*WHAT THE TASK REQUIRES:* Print, from the listing below, the lines starting at the line containing "house plant: none [268,267,299,332]" and ending at the line containing "indoor plant: present", exactly as they stand, and print nothing else.

*INFORMATION SUPPLIED:*
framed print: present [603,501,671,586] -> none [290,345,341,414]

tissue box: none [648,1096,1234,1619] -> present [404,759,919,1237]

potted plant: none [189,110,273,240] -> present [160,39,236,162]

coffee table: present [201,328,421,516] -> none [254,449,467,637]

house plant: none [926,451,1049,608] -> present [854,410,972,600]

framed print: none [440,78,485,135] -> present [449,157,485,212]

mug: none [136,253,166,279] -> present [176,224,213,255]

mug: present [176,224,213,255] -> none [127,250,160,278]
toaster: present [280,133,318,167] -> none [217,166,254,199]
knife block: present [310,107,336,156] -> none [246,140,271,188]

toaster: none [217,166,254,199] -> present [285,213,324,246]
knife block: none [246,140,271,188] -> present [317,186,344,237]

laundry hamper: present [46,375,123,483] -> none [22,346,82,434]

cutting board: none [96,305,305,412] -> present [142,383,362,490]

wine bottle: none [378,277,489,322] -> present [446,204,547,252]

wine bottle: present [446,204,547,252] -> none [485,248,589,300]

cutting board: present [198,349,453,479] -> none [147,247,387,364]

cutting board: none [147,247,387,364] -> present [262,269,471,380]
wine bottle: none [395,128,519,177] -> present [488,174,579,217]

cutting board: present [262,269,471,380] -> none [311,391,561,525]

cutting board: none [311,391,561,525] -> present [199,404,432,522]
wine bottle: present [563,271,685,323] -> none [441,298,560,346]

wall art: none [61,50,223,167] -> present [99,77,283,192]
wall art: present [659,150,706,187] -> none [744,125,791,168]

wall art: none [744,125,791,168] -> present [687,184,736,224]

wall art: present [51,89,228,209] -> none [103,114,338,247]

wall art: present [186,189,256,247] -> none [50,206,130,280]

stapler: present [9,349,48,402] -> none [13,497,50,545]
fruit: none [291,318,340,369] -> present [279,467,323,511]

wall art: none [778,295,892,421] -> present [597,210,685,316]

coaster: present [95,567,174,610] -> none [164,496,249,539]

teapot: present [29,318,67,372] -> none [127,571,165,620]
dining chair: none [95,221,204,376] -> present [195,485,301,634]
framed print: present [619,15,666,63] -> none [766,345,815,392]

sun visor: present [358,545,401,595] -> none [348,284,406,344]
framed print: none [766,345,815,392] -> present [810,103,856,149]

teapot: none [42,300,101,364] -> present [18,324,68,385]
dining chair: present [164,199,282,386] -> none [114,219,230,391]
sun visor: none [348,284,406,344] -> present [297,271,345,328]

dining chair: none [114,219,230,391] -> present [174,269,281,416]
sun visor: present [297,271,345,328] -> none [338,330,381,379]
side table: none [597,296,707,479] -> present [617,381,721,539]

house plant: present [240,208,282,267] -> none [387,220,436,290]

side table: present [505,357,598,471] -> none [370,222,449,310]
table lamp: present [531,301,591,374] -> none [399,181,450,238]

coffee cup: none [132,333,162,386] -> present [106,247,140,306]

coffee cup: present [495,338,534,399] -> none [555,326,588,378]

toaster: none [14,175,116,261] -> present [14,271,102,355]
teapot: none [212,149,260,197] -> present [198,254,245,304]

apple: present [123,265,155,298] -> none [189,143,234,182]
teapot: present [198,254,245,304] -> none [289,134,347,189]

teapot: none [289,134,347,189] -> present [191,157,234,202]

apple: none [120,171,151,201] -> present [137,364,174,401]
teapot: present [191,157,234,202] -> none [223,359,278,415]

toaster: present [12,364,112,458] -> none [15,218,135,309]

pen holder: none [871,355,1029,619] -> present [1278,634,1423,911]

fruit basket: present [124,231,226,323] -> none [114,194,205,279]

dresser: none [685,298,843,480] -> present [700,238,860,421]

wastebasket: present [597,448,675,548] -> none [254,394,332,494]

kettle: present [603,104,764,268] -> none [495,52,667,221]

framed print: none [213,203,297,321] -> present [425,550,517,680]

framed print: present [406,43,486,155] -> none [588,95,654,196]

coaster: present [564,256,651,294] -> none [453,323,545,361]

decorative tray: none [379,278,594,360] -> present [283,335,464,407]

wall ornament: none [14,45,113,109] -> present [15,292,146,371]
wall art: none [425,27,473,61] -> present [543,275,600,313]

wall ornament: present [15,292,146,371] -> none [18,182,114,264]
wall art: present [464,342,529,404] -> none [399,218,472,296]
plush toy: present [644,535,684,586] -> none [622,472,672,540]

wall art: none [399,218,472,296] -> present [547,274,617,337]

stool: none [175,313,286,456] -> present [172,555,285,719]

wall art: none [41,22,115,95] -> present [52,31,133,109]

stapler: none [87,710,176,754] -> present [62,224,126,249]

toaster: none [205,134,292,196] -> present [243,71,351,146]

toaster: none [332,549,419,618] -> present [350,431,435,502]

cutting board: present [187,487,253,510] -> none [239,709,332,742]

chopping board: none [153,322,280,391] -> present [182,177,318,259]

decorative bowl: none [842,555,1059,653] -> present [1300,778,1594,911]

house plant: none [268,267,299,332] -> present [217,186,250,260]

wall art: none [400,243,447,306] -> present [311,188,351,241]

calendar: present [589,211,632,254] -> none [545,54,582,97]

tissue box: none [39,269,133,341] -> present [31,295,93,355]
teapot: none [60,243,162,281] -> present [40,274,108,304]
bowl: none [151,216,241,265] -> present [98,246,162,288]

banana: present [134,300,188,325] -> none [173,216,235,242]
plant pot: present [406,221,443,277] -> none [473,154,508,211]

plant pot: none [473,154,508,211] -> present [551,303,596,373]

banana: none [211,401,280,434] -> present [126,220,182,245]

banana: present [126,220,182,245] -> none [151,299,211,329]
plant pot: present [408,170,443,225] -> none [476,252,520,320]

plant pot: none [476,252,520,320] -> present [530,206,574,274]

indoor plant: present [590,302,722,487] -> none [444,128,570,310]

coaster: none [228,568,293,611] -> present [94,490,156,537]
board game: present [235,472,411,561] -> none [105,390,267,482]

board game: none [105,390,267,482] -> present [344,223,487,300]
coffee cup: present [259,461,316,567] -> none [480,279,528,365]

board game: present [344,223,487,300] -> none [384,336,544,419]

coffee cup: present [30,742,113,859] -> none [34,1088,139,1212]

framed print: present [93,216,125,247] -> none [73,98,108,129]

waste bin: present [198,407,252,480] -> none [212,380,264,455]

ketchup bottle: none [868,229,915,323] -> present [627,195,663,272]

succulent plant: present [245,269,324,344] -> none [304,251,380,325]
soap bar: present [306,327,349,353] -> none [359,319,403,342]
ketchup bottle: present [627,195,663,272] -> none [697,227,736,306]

*SOLVED PROBLEM:*
house plant: none [268,267,299,332] -> present [217,186,250,260]

wall art: none [400,243,447,306] -> present [311,188,351,241]

calendar: present [589,211,632,254] -> none [545,54,582,97]

tissue box: none [39,269,133,341] -> present [31,295,93,355]
teapot: none [60,243,162,281] -> present [40,274,108,304]
bowl: none [151,216,241,265] -> present [98,246,162,288]

banana: present [134,300,188,325] -> none [173,216,235,242]
plant pot: present [406,221,443,277] -> none [473,154,508,211]

plant pot: none [473,154,508,211] -> present [551,303,596,373]

banana: none [211,401,280,434] -> present [126,220,182,245]

banana: present [126,220,182,245] -> none [151,299,211,329]
plant pot: present [408,170,443,225] -> none [476,252,520,320]

plant pot: none [476,252,520,320] -> present [530,206,574,274]

indoor plant: present [590,302,722,487] -> none [444,128,570,310]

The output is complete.